-- Start Data rows --

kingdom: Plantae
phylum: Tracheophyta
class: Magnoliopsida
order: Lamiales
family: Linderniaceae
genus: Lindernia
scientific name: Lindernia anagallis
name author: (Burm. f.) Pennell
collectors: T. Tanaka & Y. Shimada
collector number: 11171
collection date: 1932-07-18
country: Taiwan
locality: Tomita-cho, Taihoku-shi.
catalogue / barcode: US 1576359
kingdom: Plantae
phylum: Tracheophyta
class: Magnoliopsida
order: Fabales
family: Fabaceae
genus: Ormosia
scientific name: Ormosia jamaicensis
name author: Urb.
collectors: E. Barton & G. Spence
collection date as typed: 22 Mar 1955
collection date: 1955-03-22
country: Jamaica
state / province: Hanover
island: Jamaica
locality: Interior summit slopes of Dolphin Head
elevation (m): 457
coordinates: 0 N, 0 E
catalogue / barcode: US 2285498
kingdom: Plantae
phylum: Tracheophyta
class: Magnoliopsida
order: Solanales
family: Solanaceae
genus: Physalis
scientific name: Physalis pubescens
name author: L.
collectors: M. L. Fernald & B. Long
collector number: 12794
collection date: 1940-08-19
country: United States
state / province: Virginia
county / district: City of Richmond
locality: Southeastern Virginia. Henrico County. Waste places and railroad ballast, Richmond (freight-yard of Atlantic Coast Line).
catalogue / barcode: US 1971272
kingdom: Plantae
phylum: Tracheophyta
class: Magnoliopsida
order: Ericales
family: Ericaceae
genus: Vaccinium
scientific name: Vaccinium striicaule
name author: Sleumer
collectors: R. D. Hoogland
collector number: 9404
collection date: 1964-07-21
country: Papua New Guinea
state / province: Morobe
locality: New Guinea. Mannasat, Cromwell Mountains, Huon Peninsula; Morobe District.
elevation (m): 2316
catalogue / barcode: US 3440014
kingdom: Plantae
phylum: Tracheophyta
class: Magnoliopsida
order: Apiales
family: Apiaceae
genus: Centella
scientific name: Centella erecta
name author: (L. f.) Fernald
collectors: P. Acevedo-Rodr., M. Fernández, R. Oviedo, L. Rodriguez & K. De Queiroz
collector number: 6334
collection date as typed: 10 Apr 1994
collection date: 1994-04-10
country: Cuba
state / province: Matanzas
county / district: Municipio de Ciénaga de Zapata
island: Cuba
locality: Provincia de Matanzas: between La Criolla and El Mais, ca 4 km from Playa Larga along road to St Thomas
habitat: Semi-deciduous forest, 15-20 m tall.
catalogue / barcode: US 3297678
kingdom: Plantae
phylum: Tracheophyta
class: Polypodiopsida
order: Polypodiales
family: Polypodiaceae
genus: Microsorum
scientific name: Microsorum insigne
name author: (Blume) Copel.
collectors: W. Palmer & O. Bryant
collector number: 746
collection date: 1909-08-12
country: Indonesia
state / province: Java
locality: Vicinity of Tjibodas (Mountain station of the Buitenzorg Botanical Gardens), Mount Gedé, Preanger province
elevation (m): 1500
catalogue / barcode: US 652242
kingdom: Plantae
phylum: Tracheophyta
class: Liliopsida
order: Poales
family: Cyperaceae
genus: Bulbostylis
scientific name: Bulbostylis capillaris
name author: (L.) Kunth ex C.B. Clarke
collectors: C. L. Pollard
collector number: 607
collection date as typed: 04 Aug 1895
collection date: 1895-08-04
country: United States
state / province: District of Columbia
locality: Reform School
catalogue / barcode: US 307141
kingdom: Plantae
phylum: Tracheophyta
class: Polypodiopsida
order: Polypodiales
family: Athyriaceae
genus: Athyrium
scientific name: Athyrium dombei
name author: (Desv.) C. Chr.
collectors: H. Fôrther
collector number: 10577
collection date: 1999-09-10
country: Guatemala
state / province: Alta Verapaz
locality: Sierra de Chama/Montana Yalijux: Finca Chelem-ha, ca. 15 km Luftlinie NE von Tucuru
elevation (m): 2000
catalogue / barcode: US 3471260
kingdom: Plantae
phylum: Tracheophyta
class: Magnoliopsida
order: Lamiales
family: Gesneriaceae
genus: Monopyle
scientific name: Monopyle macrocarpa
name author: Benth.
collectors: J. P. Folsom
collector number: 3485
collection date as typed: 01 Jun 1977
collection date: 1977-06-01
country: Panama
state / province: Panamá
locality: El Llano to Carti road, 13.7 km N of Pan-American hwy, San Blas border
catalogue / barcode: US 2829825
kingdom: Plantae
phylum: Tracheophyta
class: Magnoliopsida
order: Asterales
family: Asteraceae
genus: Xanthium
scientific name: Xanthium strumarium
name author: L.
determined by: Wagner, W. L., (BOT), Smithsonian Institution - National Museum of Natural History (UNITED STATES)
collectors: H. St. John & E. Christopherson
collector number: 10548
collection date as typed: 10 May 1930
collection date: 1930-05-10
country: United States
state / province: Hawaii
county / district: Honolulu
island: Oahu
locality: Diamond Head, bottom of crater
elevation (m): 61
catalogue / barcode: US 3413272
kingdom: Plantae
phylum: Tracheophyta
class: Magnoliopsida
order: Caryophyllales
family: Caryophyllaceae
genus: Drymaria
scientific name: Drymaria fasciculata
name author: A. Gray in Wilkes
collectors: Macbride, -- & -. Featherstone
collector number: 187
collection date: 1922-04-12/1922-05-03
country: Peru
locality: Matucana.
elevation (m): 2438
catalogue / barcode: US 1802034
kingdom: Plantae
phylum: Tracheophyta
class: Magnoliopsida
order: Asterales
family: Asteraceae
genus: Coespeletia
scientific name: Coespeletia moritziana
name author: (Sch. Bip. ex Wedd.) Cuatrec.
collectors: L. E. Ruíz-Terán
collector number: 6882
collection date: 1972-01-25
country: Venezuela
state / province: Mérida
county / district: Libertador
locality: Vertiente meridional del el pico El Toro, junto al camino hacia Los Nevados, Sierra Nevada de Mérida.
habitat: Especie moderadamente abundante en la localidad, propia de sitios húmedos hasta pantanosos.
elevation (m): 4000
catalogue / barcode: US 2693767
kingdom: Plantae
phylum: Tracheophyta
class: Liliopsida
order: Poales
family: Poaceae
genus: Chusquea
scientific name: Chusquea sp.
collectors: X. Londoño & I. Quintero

-- End Data rows --

Short task >> Render every line of the records above as a Markdown table with two columns, "Row" for the row number and "Line" for the line itself, leaving out any blank lines.

Reply to the task >>
| Row | Line |
|---|---|
| 1 | kingdom: Plantae |
| 2 | phylum: Tracheophyta |
| 3 | class: Magnoliopsida |
| 4 | order: Lamiales |
| 5 | family: Linderniaceae |
| 6 | genus: Lindernia |
| 7 | scientific name: Lindernia anagallis |
| 8 | name author: (Burm. f.) Pennell |
| 9 | collectors: T. Tanaka & Y. Shimada |
| 10 | collector number: 11171 |
| 11 | collection date: 1932-07-18 |
| 12 | country: Taiwan |
| 13 | locality: Tomita-cho, Taihoku-shi. |
| 14 | catalogue / barcode: US 1576359 |
| 15 | kingdom: Plantae |
| 16 | phylum: Tracheophyta |
| 17 | class: Magnoliopsida |
| 18 | order: Fabales |
| 19 | family: Fabaceae |
| 20 | genus: Ormosia |
| 21 | scientific name: Ormosia jamaicensis |
| 22 | name author: Urb. |
| 23 | collectors: E. Barton & G. Spence |
| 24 | collection date as typed: 22 Mar 1955 |
| 25 | collection date: 1955-03-22 |
| 26 | country: Jamaica |
| 27 | state / province: Hanover |
| 28 | island: Jamaica |
| 29 | locality: Interior summit slopes of Dolphin Head |
| 30 | elevation (m): 457 |
| 31 | coordinates: 0 N, 0 E |
| 32 | catalogue / barcode: US 2285498 |
| 33 | kingdom: Plantae |
| 34 | phylum: Tracheophyta |
| 35 | class: Magnoliopsida |
| 36 | order: Solanales |
| 37 | family: Solanaceae |
| 38 | genus: Physalis |
| 39 | scientific name: Physalis pubescens |
| 40 | name author: L. |
| 41 | collectors: M. L. Fernald & B. Long |
| 42 | collector number: 12794 |
| 43 | collection date: 1940-08-19 |
| 44 | country: United States |
| 45 | state / province: Virginia |
| 46 | county / district: City of Richmond |
| 47 | locality: Southeastern Virginia. Henrico County. Waste places and railroad ballast, Richmond (freight-yard of Atlantic Coast Line). |
| 48 | catalogue / barcode: US 1971272 |
| 49 | kingdom: Plantae |
| 50 | phylum: Tracheophyta |
| 51 | class: Magnoliopsida |
| 52 | order: Ericales |
| 53 | family: Ericaceae |
| 54 | genus: Vaccinium |
| 55 | scientific name: Vaccinium striicaule |
| 56 | name author: Sleumer |
| 57 | collectors: R. D. Hoogland |
| 58 | collector number: 9404 |
| 59 | collection date: 1964-07-21 |
| 60 | country: Papua New Guinea |
| 61 | state / province: Morobe |
| 62 | locality: New Guinea. Mannasat, Cromwell Mountains, Huon Peninsula; Morobe District. |
| 63 | elevation (m): 2316 |
| 64 | catalogue / barcode: US 3440014 |
| 65 | kingdom: Plantae |
| 66 | phylum: Tracheophyta |
| 67 | class: Magnoliopsida |
| 68 | order: Apiales |
| 69 | family: Apiaceae |
| 70 | genus: Centella |
| 71 | scientific name: Centella erecta |
| 72 | name author: (L. f.) Fernald |
| 73 | collectors: P. Acevedo-Rodr., M. Fernández, R. Oviedo, L. Rodriguez & K. De Queiroz |
| 74 | collector number: 6334 |
| 75 | collection date as typed: 10 Apr 1994 |
| 76 | collection date: 1994-04-10 |
| 77 | country: Cuba |
| 78 | state / province: Matanzas |
| 79 | county / district: Municipio de Ciénaga de Zapata |
| 80 | island: Cuba |
| 81 | locality: Provincia de Matanzas: between La Criolla and El Mais, ca 4 km from Playa Larga along road to St Thomas |
| 82 | habitat: Semi-deciduous forest, 15-20 m tall. |
| 83 | catalogue / barcode: US 3297678 |
| 84 | kingdom: Plantae |
| 85 | phylum: Tracheophyta |
| 86 | class: Polypodiopsida |
| 87 | order: Polypodiales |
| 88 | family: Polypodiaceae |
| 89 | genus: Microsorum |
| 90 | scientific name: Microsorum insigne |
| 91 | name author: (Blume) Copel. |
| 92 | collectors: W. Palmer & O. Bryant |
| 93 | collector number: 746 |
| 94 | collection date: 1909-08-12 |
| 95 | country: Indonesia |
| 96 | state / province: Java |
| 97 | locality: Vicinity of Tjibodas (Mountain station of the Buitenzorg Botanical Gardens), Mount Gedé, Preanger province |
| 98 | elevation (m): 1500 |
| 99 | catalogue / barcode: US 652242 |
| 100 | kingdom: Plantae |
| 101 | phylum: Tracheophyta |
| 102 | class: Liliopsida |
| 103 | order: Poales |
| 104 | family: Cyperaceae |
| 105 | genus: Bulbostylis |
| 106 | scientific name: Bulbostylis capillaris |
| 107 | name author: (L.) Kunth ex C.B. Clarke |
| 108 | collectors: C. L. Pollard |
| 109 | collector number: 607 |
| 110 | collection date as typed: 04 Aug 1895 |
| 111 | collection date: 1895-08-04 |
| 112 | country: United States |
| 113 | state / province: District of Columbia |
| 114 | locality: Reform School |
| 115 | catalogue / barcode: US 307141 |
| 116 | kingdom: Plantae |
| 117 | phylum: Tracheophyta |
| 118 | class: Polypodiopsida |
| 119 | order: Polypodiales |
| 120 | family: Athyriaceae |
| 121 | genus: Athyrium |
| 122 | scientific name: Athyrium dombei |
| 123 | name author: (Desv.) C. Chr. |
| 124 | collectors: H. Fôrther |
| 125 | collector number: 10577 |
| 126 | collection date: 1999-09-10 |
| 127 | country: Guatemala |
| 128 | state / province: Alta Verapaz |
| 129 | locality: Sierra de Chama/Montana Yalijux: Finca Chelem-ha, ca. 15 km Luftlinie NE von Tucuru |
| 130 | elevation (m): 2000 |
| 131 | catalogue / barcode: US 3471260 |
| 132 | kingdom: Plantae |
| 133 | phylum: Tracheophyta |
| 134 | class: Magnoliopsida |
| 135 | order: Lamiales |
| 136 | family: Gesneriaceae |
| 137 | genus: Monopyle |
| 138 | scientific name: Monopyle macrocarpa |
| 139 | name author: Benth. |
| 140 | collectors: J. P. Folsom |
| 141 | collector number: 3485 |
| 142 | collection date as typed: 01 Jun 1977 |
| 143 | collection date: 1977-06-01 |
| 144 | country: Panama |
| 145 | state / province: Panamá |
| 146 | locality: El Llano to Carti road, 13.7 km N of Pan-American hwy, San Blas border |
| 147 | catalogue / barcode: US 2829825 |
| 148 | kingdom: Plantae |
| 149 | phylum: Tracheophyta |
| 150 | class: Magnoliopsida |
| 151 | order: Asterales |
| 152 | family: Asteraceae |
| 153 | genus: Xanthium |
| 154 | scientific name: Xanthium strumarium |
| 155 | name author: L. |
| 156 | determined by: Wagner, W. L., (BOT), Smithsonian Institution - National Museum of Natural History (UNITED STATES) |
| 157 | collectors: H. St. John & E. Christopherson |
| 158 | collector number: 10548 |
| 159 | collection date as typed: 10 May 1930 |
| 160 | collection date: 1930-05-10 |
| 161 | country: United States |
| 162 | state / province: Hawaii |
| 163 | county / district: Honolulu |
| 164 | island: Oahu |
| 165 | locality: Diamond Head, bottom of crater |
| 166 | elevation (m): 61 |
| 167 | catalogue / barcode: US 3413272 |
| 168 | kingdom: Plantae |
| 169 | phylum: Tracheophyta |
| 170 | class: Magnoliopsida |
| 171 | order: Caryophyllales |
| 172 | family: Caryophyllaceae |
| 173 | genus: Drymaria |
| 174 | scientific name: Drymaria fasciculata |
| 175 | name author: A. Gray in Wilkes |
| 176 | collectors: Macbride, -- & -. Featherstone |
| 177 | collector number: 187 |
| 178 | collection date: 1922-04-12/1922-05-03 |
| 179 | country: Peru |
| 180 | locality: Matucana. |
| 181 | elevation (m): 2438 |
| 182 | catalogue / barcode: US 1802034 |
| 183 | kingdom: Plantae |
| 184 | phylum: Tracheophyta |
| 185 | class: Magnoliopsida |
| 186 | order: Asterales |
| 187 | family: Asteraceae |
| 188 | genus: Coespeletia |
| 189 | scientific name: Coespeletia moritziana |
| 190 | name author: (Sch. Bip. ex Wedd.) Cuatrec. |
| 191 | collectors: L. E. Ruíz-Terán |
| 192 | collector number: 6882 |
| 193 | collection date: 1972-01-25 |
| 194 | country: Venezuela |
| 195 | state / province: Mérida |
| 196 | county / district: Libertador |
| 197 | locality: Vertiente meridional del el pico El Toro, junto al camino hacia Los Nevados, Sierra Nevada de Mérida. |
| 198 | habitat: Especie moderadamente abundante en la localidad, propia de sitios húmedos hasta pantanosos. |
| 199 | elevation (m): 4000 |
| 200 | catalogue / barcode: US 2693767 |
| 201 | kingdom: Plantae |
| 202 | phylum: Tracheophyta |
| 203 | class: Liliopsida |
| 204 | order: Poales |
| 205 | family: Poaceae |
| 206 | genus: Chusquea |
| 207 | scientific name: Chusquea sp. |
| 208 | collectors: X. Londoño & I. Quintero |